Lastly, some infections or illnesses can attack the pancreas and damage it. As mentioned above, that damage can affect the organ’s ability to produce insulin and can result in diabetes.
In type 2 diabetes, your body still produces insulin, but it doesn’t produce enough or it doesn’t use it properly. This can happen at any point in your life, unlike type 1, which is usually detected in childhood. When it comes to type 2, the risk factors for diabetes are greater than those for type 1.
According to research, being overweight or obese is one of the top risk factors for developing type 2 diabetes. A naturally occurring glucose intolerance or insulin resistance can also be a risk factor. High blood pressure has also been associated with the development of type 2 diabetes, as have high levels of triglycerides and low levels of HDL cholesterol.
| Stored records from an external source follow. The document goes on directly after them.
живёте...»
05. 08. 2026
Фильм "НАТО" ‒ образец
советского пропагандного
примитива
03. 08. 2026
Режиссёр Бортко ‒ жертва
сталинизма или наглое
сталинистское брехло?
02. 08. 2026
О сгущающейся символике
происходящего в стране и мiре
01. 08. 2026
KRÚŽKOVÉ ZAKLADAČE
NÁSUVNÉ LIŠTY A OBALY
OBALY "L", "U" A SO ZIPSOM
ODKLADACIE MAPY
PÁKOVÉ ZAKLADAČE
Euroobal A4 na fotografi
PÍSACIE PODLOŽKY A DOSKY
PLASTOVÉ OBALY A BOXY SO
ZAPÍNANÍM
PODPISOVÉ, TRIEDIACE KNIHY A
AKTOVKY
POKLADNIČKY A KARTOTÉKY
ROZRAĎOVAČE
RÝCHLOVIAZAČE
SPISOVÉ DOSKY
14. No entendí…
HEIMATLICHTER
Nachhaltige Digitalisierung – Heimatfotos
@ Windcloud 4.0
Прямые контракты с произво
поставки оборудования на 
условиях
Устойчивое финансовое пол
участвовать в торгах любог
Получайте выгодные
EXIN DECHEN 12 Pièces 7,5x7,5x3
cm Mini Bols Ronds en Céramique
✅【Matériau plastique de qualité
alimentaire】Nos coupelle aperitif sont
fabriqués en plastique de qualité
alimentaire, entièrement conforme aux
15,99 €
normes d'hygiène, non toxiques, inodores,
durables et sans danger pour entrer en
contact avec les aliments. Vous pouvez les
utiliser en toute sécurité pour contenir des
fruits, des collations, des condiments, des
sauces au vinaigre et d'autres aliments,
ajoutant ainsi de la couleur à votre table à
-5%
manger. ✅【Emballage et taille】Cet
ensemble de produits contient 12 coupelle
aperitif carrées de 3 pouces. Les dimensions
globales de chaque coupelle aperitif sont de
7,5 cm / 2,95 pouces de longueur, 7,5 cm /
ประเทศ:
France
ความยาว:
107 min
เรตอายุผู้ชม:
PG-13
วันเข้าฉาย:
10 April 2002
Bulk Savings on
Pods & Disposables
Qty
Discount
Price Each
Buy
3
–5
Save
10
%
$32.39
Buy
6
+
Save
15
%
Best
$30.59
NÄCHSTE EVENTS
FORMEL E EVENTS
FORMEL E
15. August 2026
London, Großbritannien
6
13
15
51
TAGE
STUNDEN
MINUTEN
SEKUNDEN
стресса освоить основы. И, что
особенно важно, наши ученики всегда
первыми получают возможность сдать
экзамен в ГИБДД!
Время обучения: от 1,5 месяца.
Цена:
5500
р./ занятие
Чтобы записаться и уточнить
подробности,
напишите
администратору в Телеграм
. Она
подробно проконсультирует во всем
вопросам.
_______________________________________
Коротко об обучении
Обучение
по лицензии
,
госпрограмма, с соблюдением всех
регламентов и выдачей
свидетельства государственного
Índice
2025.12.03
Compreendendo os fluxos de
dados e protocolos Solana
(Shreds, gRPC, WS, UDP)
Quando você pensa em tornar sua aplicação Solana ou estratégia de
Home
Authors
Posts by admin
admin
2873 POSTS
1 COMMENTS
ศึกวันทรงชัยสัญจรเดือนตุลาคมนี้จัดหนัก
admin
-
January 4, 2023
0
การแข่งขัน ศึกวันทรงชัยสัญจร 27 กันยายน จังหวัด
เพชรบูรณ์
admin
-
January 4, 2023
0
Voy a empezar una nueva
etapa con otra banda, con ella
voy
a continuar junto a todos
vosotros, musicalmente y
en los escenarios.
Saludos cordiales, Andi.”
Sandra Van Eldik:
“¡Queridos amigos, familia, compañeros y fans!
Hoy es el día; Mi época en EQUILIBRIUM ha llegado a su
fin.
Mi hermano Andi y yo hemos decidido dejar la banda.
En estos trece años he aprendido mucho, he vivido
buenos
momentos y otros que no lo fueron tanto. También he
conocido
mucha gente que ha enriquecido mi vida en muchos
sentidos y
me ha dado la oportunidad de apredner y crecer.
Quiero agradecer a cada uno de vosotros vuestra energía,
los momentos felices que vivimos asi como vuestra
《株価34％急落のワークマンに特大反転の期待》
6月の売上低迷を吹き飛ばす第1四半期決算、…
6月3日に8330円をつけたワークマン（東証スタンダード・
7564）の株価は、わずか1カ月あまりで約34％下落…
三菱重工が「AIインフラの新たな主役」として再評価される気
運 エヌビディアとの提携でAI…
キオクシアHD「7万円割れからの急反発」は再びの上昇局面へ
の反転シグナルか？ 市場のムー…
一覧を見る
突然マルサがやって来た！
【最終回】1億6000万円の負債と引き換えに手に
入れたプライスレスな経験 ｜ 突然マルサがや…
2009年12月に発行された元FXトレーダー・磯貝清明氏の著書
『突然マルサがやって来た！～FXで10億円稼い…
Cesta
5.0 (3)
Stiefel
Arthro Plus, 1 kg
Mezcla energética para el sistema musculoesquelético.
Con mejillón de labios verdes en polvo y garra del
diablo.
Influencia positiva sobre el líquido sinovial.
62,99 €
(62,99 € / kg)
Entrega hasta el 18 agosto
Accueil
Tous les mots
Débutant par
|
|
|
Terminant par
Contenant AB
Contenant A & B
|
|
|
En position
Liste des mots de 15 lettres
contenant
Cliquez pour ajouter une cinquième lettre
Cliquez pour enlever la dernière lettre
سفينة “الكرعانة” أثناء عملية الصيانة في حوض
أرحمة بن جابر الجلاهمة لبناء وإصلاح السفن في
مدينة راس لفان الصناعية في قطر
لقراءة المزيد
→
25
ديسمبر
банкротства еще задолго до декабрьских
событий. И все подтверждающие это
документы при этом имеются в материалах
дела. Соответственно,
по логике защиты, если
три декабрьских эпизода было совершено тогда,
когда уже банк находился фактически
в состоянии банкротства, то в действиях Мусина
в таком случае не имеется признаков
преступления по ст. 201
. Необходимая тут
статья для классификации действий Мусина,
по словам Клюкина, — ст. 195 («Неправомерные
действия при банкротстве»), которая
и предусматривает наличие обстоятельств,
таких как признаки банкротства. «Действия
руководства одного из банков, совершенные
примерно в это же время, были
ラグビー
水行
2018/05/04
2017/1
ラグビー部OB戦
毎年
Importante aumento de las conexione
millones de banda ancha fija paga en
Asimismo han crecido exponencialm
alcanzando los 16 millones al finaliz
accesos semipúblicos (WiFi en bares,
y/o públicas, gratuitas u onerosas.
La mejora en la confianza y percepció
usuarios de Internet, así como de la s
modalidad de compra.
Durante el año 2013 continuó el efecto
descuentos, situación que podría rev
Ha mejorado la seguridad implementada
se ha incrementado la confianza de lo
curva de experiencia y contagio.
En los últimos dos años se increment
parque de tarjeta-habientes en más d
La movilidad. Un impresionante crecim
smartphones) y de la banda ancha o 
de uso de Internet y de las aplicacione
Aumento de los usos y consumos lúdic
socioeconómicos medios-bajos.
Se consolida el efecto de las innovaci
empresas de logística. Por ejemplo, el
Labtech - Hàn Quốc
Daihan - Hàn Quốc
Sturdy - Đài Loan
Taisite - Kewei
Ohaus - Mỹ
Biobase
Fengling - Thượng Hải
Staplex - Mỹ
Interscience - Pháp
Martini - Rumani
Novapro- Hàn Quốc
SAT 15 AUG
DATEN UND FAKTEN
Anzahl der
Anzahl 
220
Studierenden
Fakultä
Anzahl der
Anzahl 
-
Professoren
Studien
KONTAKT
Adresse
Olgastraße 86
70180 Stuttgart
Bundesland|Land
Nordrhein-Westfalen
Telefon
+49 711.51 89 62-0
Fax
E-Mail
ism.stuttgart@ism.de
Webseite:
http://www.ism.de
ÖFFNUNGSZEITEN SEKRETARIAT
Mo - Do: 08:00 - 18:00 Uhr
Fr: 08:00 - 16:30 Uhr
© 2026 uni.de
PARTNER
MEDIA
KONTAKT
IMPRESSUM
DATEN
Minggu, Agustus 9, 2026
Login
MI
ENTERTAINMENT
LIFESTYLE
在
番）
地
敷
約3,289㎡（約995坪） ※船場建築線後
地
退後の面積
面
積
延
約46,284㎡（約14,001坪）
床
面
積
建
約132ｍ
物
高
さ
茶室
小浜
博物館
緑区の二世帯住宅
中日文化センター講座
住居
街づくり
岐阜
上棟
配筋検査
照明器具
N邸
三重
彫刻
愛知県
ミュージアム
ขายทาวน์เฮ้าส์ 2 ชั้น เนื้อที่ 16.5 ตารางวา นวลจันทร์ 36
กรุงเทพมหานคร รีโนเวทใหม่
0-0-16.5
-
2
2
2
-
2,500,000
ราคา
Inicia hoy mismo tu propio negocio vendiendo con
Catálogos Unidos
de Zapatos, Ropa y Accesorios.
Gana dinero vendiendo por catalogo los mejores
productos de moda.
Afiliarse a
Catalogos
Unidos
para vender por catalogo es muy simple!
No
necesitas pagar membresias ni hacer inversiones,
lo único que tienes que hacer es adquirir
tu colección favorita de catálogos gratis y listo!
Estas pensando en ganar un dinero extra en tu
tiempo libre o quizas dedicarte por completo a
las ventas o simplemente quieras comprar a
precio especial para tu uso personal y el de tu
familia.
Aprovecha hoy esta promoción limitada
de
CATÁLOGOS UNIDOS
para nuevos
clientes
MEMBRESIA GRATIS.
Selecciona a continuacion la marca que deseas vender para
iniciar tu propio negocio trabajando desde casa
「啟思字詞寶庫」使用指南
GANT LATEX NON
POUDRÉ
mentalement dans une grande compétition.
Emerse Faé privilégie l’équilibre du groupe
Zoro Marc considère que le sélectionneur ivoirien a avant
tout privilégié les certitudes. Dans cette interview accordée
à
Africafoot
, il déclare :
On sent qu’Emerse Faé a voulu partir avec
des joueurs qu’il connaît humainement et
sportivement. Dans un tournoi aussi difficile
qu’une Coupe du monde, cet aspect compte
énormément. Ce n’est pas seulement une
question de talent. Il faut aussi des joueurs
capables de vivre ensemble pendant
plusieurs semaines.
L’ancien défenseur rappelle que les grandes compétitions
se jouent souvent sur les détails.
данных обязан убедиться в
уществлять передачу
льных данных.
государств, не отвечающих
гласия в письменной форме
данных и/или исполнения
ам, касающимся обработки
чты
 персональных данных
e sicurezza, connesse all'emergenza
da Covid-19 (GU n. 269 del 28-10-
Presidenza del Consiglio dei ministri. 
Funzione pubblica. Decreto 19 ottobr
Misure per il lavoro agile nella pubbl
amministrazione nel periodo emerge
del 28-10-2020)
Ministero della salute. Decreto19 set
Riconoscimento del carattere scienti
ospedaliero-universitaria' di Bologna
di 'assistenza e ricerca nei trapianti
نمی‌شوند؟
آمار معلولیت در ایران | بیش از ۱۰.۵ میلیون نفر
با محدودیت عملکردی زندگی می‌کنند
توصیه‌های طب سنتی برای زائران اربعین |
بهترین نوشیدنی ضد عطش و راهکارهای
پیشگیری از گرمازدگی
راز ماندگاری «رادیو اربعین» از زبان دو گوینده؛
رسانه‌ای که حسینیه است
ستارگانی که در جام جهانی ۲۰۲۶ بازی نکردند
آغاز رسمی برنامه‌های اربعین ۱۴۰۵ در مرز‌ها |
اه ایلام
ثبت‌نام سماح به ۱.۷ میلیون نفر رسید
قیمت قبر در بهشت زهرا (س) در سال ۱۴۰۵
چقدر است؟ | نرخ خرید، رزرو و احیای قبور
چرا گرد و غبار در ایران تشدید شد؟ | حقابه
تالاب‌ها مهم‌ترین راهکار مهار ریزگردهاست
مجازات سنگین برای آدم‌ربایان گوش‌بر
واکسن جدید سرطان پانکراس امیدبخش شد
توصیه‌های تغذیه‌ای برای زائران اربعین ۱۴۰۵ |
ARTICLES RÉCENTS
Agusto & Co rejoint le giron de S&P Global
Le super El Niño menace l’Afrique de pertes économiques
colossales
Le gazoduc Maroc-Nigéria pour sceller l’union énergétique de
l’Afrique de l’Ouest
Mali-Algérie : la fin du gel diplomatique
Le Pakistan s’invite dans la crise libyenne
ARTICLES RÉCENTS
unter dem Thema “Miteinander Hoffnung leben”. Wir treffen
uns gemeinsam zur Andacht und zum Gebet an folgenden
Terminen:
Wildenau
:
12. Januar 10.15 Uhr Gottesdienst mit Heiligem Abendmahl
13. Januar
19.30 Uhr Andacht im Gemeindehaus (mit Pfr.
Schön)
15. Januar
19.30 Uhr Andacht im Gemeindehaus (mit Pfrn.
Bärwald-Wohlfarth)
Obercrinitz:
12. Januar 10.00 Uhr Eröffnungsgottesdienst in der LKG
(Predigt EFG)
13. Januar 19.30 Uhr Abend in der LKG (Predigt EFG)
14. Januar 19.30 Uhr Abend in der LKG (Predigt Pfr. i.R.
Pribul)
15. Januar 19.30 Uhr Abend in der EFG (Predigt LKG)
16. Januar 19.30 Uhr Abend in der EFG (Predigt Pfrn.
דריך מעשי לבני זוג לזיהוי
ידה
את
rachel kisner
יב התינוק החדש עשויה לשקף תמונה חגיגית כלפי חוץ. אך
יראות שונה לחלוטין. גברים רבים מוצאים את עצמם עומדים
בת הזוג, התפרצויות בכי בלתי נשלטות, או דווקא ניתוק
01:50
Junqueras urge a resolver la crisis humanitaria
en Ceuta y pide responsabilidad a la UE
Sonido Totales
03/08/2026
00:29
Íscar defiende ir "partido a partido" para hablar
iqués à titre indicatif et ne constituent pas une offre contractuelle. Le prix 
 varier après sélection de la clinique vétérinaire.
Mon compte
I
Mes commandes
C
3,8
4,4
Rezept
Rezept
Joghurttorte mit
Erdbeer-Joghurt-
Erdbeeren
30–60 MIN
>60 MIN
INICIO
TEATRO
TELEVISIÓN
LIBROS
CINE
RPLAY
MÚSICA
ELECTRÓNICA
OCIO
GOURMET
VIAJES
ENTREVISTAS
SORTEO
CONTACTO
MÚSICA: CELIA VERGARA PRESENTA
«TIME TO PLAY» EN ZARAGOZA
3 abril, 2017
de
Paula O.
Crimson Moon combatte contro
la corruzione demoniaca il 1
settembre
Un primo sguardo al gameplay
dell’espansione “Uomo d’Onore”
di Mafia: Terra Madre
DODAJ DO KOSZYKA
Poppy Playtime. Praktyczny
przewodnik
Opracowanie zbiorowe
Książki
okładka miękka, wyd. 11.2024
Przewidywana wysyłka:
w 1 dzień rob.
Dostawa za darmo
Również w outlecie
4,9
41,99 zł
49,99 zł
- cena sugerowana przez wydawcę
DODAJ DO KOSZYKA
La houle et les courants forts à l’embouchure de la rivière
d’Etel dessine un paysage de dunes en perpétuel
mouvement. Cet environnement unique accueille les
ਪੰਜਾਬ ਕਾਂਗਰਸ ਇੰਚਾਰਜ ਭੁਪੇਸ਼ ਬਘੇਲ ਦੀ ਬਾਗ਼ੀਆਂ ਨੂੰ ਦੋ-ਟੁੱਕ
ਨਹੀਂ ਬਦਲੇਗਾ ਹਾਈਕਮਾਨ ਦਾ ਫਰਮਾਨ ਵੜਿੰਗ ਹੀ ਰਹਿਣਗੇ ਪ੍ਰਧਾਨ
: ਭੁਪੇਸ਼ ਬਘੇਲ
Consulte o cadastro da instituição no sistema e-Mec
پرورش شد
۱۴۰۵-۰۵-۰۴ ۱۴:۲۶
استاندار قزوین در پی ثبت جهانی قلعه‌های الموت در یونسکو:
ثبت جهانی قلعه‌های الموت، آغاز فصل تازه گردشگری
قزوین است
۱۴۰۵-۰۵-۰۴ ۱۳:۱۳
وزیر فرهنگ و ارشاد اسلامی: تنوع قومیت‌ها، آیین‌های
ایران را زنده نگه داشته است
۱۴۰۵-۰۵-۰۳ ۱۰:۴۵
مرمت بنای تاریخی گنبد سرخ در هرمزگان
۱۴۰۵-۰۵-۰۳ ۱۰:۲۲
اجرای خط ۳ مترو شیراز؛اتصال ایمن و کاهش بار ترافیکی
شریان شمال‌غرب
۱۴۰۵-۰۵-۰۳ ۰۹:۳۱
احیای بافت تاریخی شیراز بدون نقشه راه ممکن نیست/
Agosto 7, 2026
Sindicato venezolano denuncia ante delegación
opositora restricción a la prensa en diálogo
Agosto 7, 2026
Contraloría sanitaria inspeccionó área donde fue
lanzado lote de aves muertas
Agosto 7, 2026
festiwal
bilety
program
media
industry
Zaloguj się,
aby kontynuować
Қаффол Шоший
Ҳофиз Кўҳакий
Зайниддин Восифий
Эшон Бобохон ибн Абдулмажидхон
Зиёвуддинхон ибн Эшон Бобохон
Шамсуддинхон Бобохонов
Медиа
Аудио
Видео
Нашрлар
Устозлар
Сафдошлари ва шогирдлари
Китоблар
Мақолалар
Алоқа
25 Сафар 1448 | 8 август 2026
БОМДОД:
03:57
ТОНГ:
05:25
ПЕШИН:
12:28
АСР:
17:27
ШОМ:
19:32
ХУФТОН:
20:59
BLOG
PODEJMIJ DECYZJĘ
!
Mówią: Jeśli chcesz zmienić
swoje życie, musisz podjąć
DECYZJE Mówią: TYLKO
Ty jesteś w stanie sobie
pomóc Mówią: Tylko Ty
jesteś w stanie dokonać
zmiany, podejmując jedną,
Women with polycystic ovary syndrome, people over the age of 45, and people of Hispanic, African-American, Pacific Islander, Asian-American, or Native American descent are considered to be at a greater risk for type 2 diabetes. Family history, a sedentary lifestyle, and a history of gestational diabetes are also risk factors for type 2 diabetes.
The third type of diabetes is gestational diabetes. This type only affects pregnant women, and it happens when high blood sugar from the mother causes a spike in the fetus’s blood sugar. This causes development and growth problems with the fetus when left untreated.
The risk factors for gestational diabetes are obesity, glucose intolerance, family history of the condition, and your age.
If you’re concerned you may have some of the risk factors for diabetes, there are steps you can take to avoid or delay the onset of the condition. These include maintaining a healthy weight, exercising regularly, eating a proper diet, and managing your blood pressure.